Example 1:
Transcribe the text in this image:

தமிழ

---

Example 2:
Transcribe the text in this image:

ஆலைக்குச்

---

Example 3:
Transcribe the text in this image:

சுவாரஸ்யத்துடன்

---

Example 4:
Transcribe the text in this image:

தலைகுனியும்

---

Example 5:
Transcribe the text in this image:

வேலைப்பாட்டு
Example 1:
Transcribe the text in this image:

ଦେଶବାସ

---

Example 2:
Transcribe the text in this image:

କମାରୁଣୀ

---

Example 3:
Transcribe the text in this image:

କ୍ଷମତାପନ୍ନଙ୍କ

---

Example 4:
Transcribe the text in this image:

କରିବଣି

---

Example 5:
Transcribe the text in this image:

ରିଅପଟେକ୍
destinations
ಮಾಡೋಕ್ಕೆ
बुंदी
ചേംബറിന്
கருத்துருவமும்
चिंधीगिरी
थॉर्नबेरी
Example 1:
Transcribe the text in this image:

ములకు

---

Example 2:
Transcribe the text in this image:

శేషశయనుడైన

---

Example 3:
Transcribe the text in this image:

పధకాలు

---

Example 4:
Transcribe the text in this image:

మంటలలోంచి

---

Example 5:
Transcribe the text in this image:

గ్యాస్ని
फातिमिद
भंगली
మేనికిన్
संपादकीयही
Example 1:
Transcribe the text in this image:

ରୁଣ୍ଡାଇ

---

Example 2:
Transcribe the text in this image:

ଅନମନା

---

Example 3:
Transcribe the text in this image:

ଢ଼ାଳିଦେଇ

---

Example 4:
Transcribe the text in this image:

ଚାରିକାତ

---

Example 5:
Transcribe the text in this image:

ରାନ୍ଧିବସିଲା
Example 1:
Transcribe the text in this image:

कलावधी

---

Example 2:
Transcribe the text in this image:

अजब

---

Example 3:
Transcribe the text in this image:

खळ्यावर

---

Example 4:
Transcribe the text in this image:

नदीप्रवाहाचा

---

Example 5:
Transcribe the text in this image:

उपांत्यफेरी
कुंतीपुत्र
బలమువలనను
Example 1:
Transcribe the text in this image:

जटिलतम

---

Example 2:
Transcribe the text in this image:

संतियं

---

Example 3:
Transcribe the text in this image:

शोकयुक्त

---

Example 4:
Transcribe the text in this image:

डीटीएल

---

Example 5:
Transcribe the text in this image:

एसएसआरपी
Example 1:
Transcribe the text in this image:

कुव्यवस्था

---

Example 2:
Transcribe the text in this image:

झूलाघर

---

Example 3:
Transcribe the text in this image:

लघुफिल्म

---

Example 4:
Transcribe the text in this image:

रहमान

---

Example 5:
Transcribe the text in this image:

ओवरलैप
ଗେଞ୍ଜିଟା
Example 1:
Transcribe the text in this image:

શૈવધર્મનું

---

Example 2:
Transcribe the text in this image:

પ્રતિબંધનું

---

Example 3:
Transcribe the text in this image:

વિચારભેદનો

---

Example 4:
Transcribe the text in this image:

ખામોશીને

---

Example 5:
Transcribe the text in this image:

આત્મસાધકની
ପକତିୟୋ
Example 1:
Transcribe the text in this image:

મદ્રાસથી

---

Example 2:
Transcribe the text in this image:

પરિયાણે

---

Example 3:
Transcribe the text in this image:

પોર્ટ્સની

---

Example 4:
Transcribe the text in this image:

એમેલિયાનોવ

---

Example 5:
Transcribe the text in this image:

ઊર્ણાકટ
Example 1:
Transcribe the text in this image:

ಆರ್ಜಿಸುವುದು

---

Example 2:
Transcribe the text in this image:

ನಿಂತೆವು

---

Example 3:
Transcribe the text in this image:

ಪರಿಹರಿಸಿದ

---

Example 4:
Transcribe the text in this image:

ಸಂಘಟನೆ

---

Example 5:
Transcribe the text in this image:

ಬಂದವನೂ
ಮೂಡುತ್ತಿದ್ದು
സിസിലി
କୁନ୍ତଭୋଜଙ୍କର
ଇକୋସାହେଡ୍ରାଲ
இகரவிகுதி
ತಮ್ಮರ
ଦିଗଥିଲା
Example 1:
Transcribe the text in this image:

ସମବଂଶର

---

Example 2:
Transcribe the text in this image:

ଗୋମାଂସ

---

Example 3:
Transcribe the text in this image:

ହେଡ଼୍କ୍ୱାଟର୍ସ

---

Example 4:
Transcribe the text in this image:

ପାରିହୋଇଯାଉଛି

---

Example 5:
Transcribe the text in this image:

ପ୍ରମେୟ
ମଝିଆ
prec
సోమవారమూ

» **STATED GOAL**
Switch every "Example" in the records above to "Item", and write all the records out again with nothing else changed.

» **THE OUTPUT**
Item 1:
Transcribe the text in this image:

தமிழ

---

Item 2:
Transcribe the text in this image:

ஆலைக்குச்

---

Item 3:
Transcribe the text in this image:

சுவாரஸ்யத்துடன்

---

Item 4:
Transcribe the text in this image:

தலைகுனியும்

---

Item 5:
Transcribe the text in this image:

வேலைப்பாட்டு
Item 1:
Transcribe the text in this image:

ଦେଶବାସ

---

Item 2:
Transcribe the text in this image:

କମାରୁଣୀ

---

Item 3:
Transcribe the text in this image:

କ୍ଷମତାପନ୍ନଙ୍କ

---

Item 4:
Transcribe the text in this image:

କରିବଣି

---

Item 5:
Transcribe the text in this image:

ରିଅପଟେକ୍
destinations
ಮಾಡೋಕ್ಕೆ
बुंदी
ചേംബറിന്
கருத்துருவமும்
चिंधीगिरी
थॉर्नबेरी
Item 1:
Transcribe the text in this image:

ములకు

---

Item 2:
Transcribe the text in this image:

శేషశయనుడైన

---

Item 3:
Transcribe the text in this image:

పధకాలు

---

Item 4:
Transcribe the text in this image:

మంటలలోంచి

---

Item 5:
Transcribe the text in this image:

గ్యాస్ని
फातिमिद
भंगली
మేనికిన్
संपादकीयही
Item 1:
Transcribe the text in this image:

ରୁଣ୍ଡାଇ

---

Item 2:
Transcribe the text in this image:

ଅନମନା

---

Item 3:
Transcribe the text in this image:

ଢ଼ାଳିଦେଇ

---

Item 4:
Transcribe the text in this image:

ଚାରିକାତ

---

Item 5:
Transcribe the text in this image:

ରାନ୍ଧିବସିଲା
Item 1:
Transcribe the text in this image:

कलावधी

---

Item 2:
Transcribe the text in this image:

अजब

---

Item 3:
Transcribe the text in this image:

खळ्यावर

---

Item 4:
Transcribe the text in this image:

नदीप्रवाहाचा

---

Item 5:
Transcribe the text in this image:

उपांत्यफेरी
कुंतीपुत्र
బలమువలనను
Item 1:
Transcribe the text in this image:

जटिलतम

---

Item 2:
Transcribe the text in this image:

संतियं

---

Item 3:
Transcribe the text in this image:

शोकयुक्त

---

Item 4:
Transcribe the text in this image:

डीटीएल

---

Item 5:
Transcribe the text in this image:

एसएसआरपी
Item 1:
Transcribe the text in this image:

कुव्यवस्था

---

Item 2:
Transcribe the text in this image:

झूलाघर

---

Item 3:
Transcribe the text in this image:

लघुफिल्म

---

Item 4:
Transcribe the text in this image:

रहमान

---

Item 5:
Transcribe the text in this image:

ओवरलैप
ଗେଞ୍ଜିଟା
Item 1:
Transcribe the text in this image:

શૈવધર્મનું

---

Item 2:
Transcribe the text in this image:

પ્રતિબંધનું

---

Item 3:
Transcribe the text in this image:

વિચારભેદનો

---

Item 4:
Transcribe the text in this image:

ખામોશીને

---

Item 5:
Transcribe the text in this image:

આત્મસાધકની
ପକତିୟୋ
Item 1:
Transcribe the text in this image:

મદ્રાસથી

---

Item 2:
Transcribe the text in this image:

પરિયાણે

---

Item 3:
Transcribe the text in this image:

પોર્ટ્સની

---

Item 4:
Transcribe the text in this image:

એમેલિયાનોવ

---

Item 5:
Transcribe the text in this image:

ઊર્ણાકટ
Item 1:
Transcribe the text in this image:

ಆರ್ಜಿಸುವುದು

---

Item 2:
Transcribe the text in this image:

ನಿಂತೆವು

---

Item 3:
Transcribe the text in this image:

ಪರಿಹರಿಸಿದ

---

Item 4:
Transcribe the text in this image:

ಸಂಘಟನೆ

---

Item 5:
Transcribe the text in this image:

ಬಂದವನೂ
ಮೂಡುತ್ತಿದ್ದು
സിസിലി
କୁନ୍ତଭୋଜଙ୍କର
ଇକୋସାହେଡ୍ରାଲ
இகரவிகுதி
ತಮ್ಮರ
ଦିଗଥିଲା
Item 1:
Transcribe the text in this image:

ସମବଂଶର

---

Item 2:
Transcribe the text in this image:

ଗୋମାଂସ

---

Item 3:
Transcribe the text in this image:

ହେଡ଼୍କ୍ୱାଟର୍ସ

---

Item 4:
Transcribe the text in this image:

ପାରିହୋଇଯାଉଛି

---

Item 5:
Transcribe the text in this image:

ପ୍ରମେୟ
ମଝିଆ
prec
సోమవారమూ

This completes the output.